§ Provided information

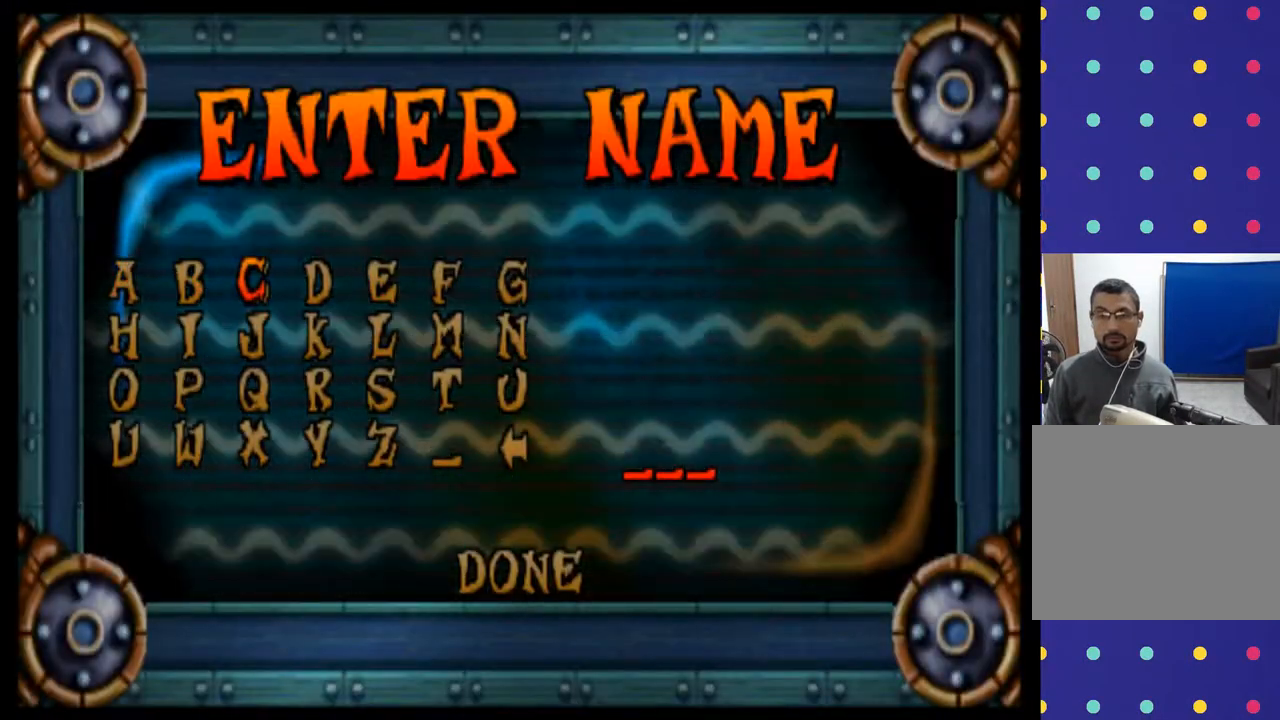
{"buttons": [], "left_stick": "center", "events": [[33, "DPAD_RIGHT", "down"], [33, "left_stick", "right"], [167, "DPAD_RIGHT", "up"], [167, "left_stick", "center"]]}
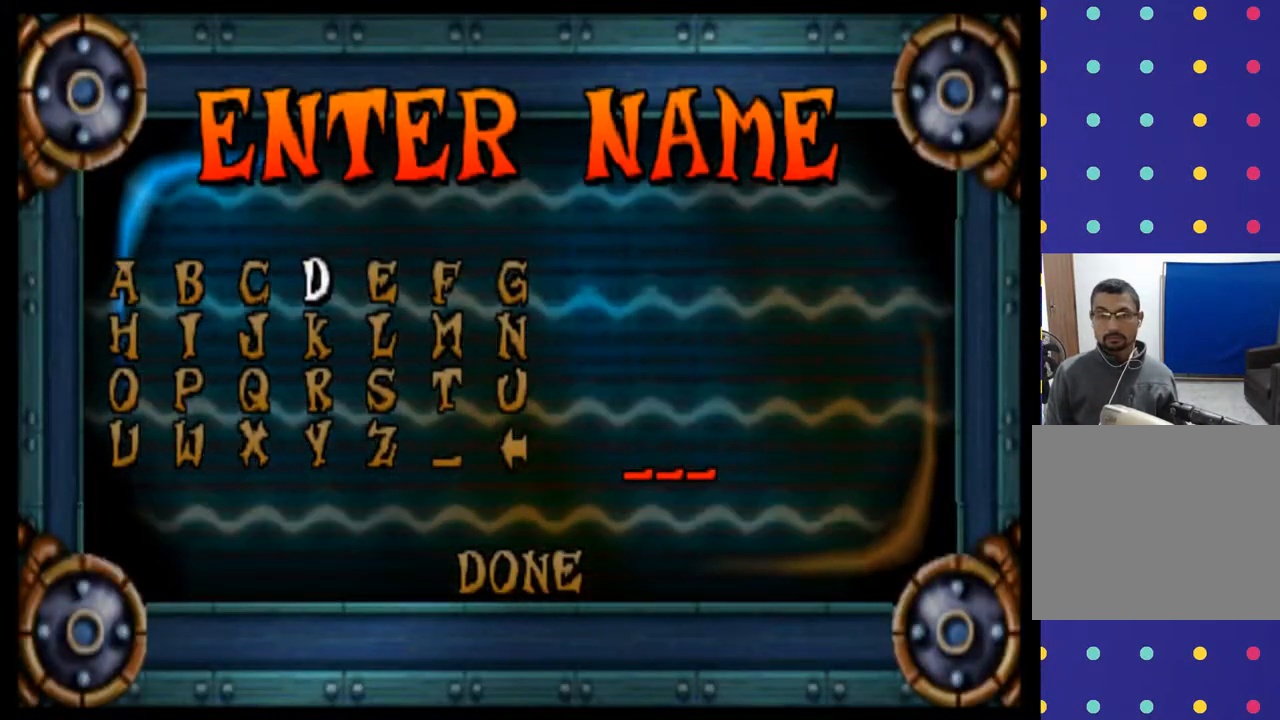
{"buttons": [], "left_stick": "center", "events": [[33, "CROSS", "down"], [167, "CROSS", "up"]]}
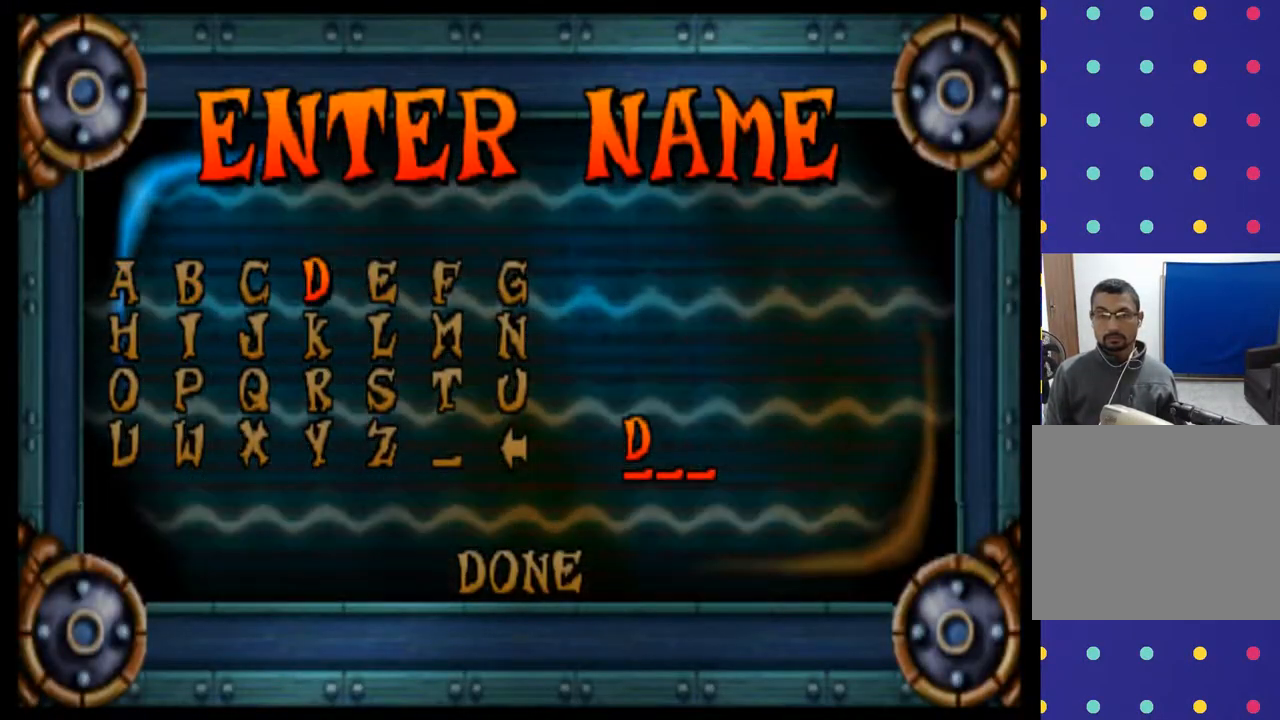
{"buttons": ["DPAD_DOWN"], "left_stick": "down", "events": [[267, "DPAD_DOWN", "down"], [267, "left_stick", "down"], [367, "DPAD_DOWN", "up"], [367, "left_stick", "center"], [467, "DPAD_DOWN", "down"], [467, "left_stick", "down"]]}
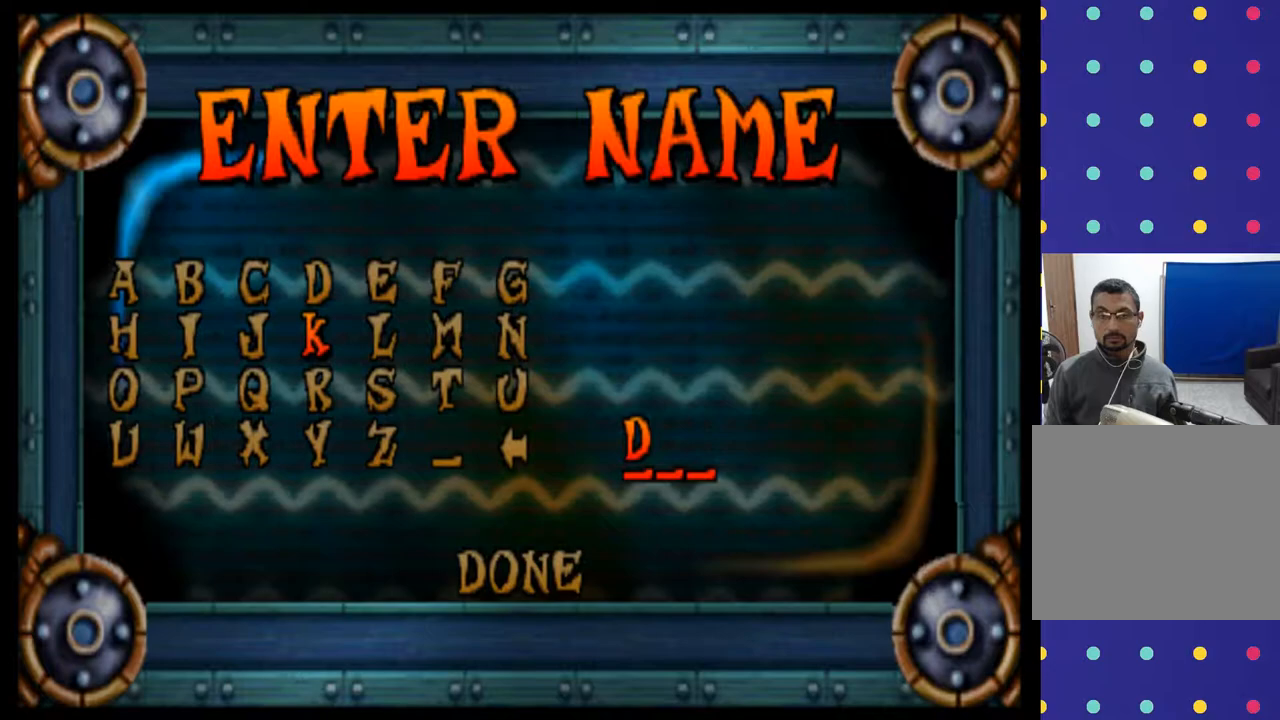
{"buttons": [], "left_stick": "center", "events": [[67, "DPAD_DOWN", "up"], [67, "left_stick", "center"], [200, "DPAD_DOWN", "down"], [200, "left_stick", "down"], [300, "DPAD_DOWN", "up"], [300, "left_stick", "center"]]}
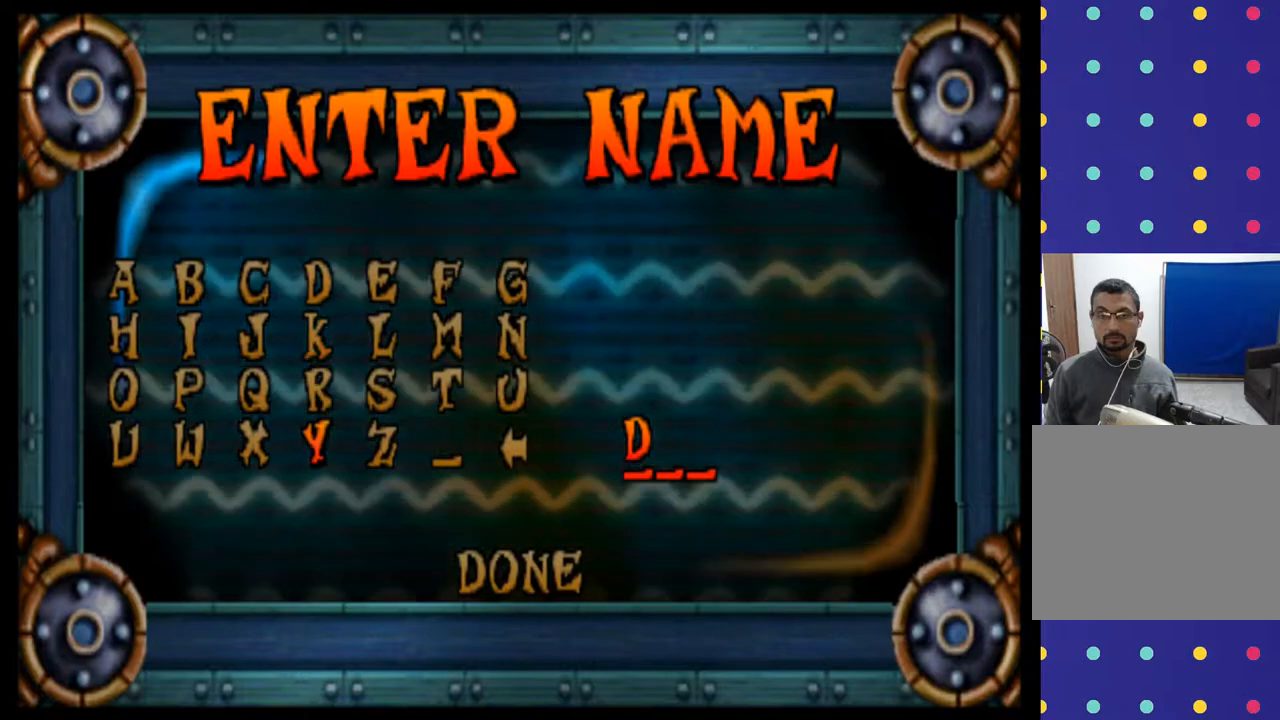
{"buttons": [], "left_stick": "center", "events": [[100, "CROSS", "down"], [267, "CROSS", "up"]]}
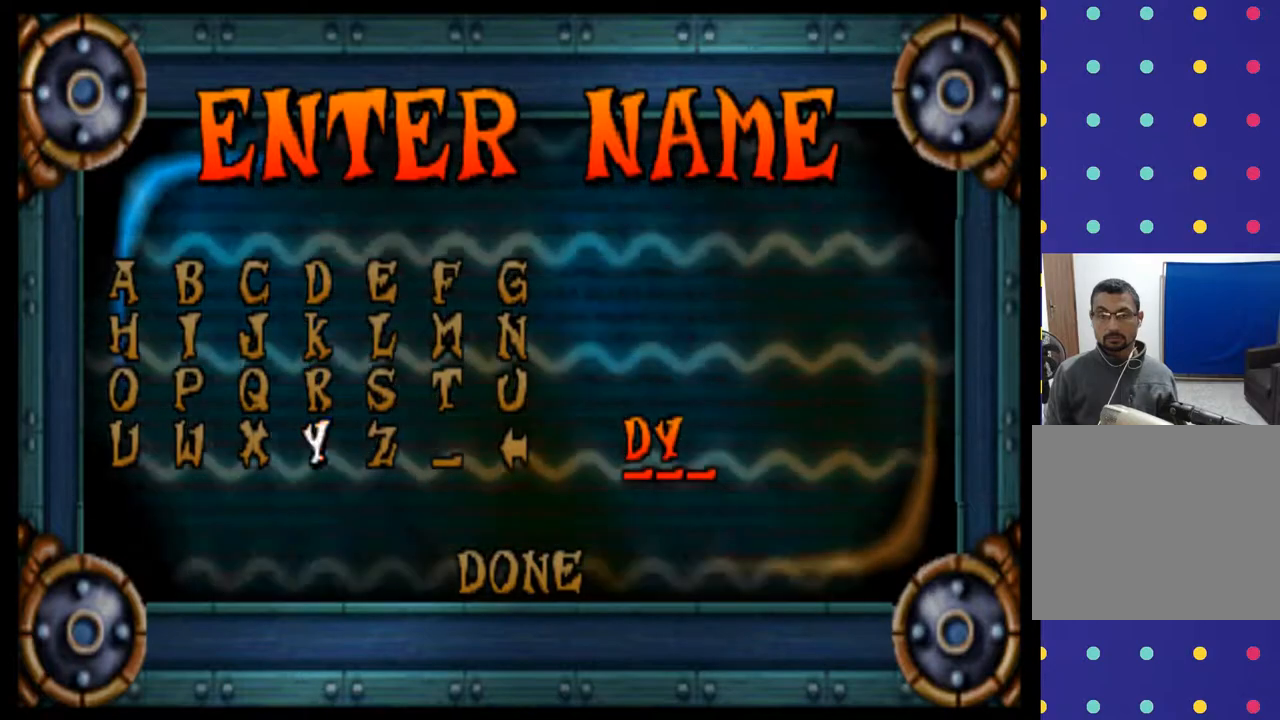
{"buttons": [], "left_stick": "center", "events": [[33, "DPAD_UP", "down"], [33, "left_stick", "up"], [133, "DPAD_UP", "up"], [133, "left_stick", "center"], [300, "DPAD_UP", "down"], [300, "left_stick", "up"], [400, "DPAD_UP", "up"], [400, "left_stick", "center"]]}
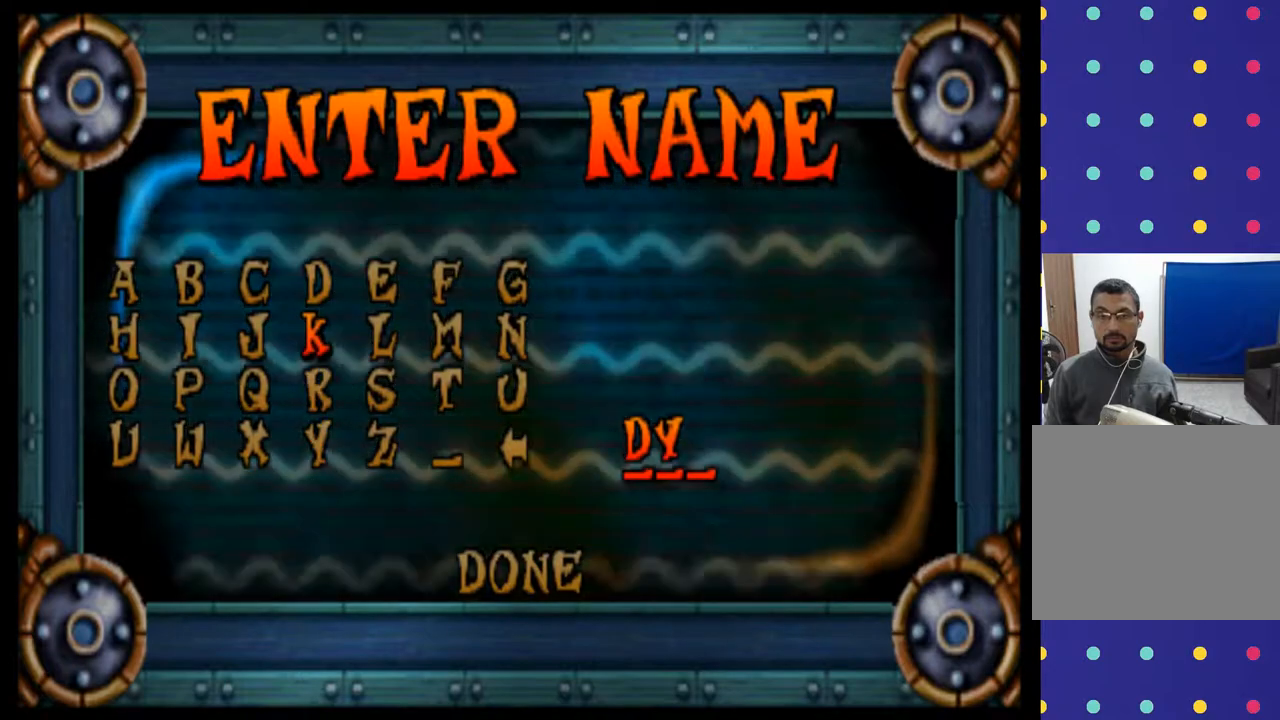
{"buttons": [], "left_stick": "center", "events": [[267, "CROSS", "down"], [400, "CROSS", "up"]]}
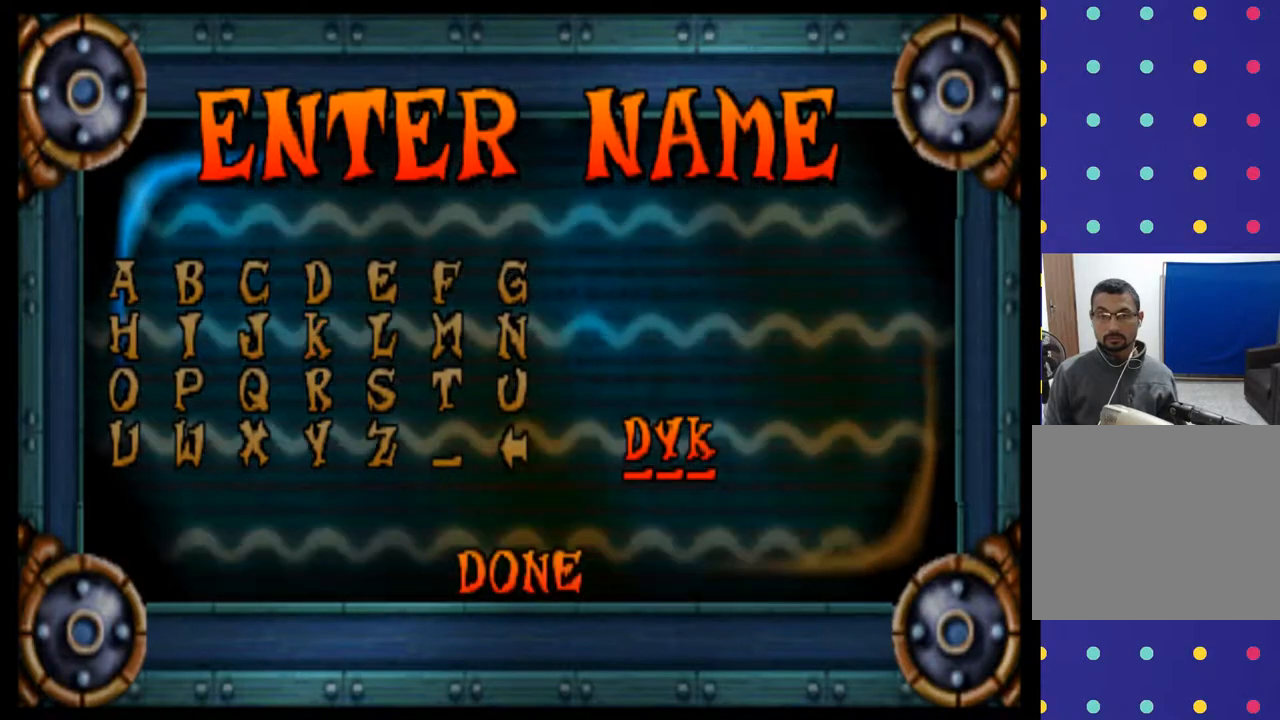
{"buttons": ["DPAD_LEFT"], "left_stick": "left", "events": [[267, "DPAD_LEFT", "down"], [267, "left_stick", "left"], [400, "DPAD_LEFT", "up"], [400, "left_stick", "center"], [500, "DPAD_LEFT", "down"], [500, "left_stick", "left"]]}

§ Task details
Retrieve each line of the data in which the word "CROSS" can be found.

§ Written response
{"buttons": [], "left_stick": "center", "events": [[33, "CROSS", "down"], [167, "CROSS", "up"]]}
{"buttons": [], "left_stick": "center", "events": [[100, "CROSS", "down"], [267, "CROSS", "up"]]}
{"buttons": [], "left_stick": "center", "events": [[267, "CROSS", "down"], [400, "CROSS", "up"]]}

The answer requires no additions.